Action item: Search the records for the string "since" and copy every line where it turns up.

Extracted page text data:

__________

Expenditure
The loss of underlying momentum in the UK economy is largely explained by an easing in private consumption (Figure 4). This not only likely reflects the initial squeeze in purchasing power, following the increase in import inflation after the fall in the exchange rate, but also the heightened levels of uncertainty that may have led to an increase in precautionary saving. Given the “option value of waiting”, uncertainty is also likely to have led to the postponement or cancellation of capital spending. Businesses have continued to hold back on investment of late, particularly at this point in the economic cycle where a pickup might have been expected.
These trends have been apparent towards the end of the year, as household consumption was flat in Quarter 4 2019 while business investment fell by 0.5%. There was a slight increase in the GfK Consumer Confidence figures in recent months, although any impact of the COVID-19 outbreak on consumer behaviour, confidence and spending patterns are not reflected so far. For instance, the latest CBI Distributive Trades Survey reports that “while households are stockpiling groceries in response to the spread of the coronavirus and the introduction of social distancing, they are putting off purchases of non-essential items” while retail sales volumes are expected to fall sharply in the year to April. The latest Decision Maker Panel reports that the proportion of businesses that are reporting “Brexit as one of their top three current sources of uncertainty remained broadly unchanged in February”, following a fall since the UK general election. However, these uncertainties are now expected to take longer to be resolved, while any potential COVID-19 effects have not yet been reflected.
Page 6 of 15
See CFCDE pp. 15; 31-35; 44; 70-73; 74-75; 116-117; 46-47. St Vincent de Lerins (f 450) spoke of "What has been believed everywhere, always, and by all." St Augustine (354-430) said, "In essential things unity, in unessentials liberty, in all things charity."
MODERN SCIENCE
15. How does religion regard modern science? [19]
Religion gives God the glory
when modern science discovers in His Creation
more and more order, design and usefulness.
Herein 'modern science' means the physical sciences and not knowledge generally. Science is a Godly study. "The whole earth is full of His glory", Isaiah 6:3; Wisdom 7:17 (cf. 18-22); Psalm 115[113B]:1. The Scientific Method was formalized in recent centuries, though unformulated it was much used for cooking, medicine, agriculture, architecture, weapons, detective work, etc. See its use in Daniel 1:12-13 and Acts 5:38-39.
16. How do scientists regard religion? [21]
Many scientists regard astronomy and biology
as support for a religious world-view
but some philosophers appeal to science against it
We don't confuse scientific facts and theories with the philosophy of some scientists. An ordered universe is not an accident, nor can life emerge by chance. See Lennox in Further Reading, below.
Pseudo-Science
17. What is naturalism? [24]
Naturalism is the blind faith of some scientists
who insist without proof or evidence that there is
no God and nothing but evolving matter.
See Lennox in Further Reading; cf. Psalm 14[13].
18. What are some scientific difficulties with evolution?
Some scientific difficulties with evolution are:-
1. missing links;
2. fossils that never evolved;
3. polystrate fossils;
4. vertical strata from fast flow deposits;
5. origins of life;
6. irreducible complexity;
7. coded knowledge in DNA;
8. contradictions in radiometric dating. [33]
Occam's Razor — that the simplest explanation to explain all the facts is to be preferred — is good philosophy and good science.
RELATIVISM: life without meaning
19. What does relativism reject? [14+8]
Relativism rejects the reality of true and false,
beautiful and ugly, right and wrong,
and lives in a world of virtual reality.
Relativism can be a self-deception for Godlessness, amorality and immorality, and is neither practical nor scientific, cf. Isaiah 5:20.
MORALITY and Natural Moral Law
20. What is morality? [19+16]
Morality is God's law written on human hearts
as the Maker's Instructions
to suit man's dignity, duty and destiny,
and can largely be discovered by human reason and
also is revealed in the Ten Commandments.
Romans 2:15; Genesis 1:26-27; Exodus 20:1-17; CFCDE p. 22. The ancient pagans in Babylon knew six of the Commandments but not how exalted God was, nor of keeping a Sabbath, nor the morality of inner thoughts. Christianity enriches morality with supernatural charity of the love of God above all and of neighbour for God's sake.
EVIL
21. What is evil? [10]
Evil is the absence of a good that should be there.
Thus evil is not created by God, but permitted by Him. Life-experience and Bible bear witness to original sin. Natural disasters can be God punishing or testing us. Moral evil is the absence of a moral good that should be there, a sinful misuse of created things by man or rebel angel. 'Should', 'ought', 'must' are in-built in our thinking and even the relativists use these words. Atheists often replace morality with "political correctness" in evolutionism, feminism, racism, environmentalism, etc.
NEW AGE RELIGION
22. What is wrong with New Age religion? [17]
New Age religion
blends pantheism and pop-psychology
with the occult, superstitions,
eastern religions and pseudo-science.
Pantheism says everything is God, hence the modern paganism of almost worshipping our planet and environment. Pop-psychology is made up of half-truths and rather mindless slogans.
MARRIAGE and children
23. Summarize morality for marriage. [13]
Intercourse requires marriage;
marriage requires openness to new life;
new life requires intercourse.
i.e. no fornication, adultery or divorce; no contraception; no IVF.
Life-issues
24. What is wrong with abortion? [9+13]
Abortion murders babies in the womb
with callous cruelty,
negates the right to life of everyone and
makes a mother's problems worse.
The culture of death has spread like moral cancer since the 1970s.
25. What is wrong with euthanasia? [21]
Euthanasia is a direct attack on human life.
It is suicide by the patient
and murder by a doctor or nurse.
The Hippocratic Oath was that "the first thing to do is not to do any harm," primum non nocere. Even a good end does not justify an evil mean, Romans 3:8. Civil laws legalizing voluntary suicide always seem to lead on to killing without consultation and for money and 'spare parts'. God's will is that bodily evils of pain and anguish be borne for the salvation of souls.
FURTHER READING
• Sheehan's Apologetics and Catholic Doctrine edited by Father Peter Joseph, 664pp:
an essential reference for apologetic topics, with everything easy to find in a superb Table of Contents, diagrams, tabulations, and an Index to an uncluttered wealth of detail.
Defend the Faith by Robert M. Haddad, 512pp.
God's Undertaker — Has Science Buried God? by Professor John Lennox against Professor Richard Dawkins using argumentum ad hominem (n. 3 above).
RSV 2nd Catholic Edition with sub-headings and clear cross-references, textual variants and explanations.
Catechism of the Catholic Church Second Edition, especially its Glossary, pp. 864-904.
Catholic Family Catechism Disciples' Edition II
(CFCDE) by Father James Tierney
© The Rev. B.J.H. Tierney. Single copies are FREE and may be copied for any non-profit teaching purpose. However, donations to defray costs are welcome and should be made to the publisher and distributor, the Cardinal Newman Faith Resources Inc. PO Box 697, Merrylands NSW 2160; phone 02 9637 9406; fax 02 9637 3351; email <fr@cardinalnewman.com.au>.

__________

Answer section:
These trends have been apparent towards the end of the year, as household consumption was flat in Quarter 4 2019 while business investment fell by 0.5%. There was a slight increase in the GfK Consumer Confidence figures in recent months, although any impact of the COVID-19 outbreak on consumer behaviour, confidence and spending patterns are not reflected so far. For instance, the latest CBI Distributive Trades Survey reports that “while households are stockpiling groceries in response to the spread of the coronavirus and the introduction of social distancing, they are putting off purchases of non-essential items” while retail sales volumes are expected to fall sharply in the year to April. The latest Decision Maker Panel reports that the proportion of businesses that are reporting “Brexit as one of their top three current sources of uncertainty remained broadly unchanged in February”, following a fall since the UK general election. However, these uncertainties are now expected to take longer to be resolved, while any potential COVID-19 effects have not yet been reflected.
The culture of death has spread like moral cancer since the 1970s.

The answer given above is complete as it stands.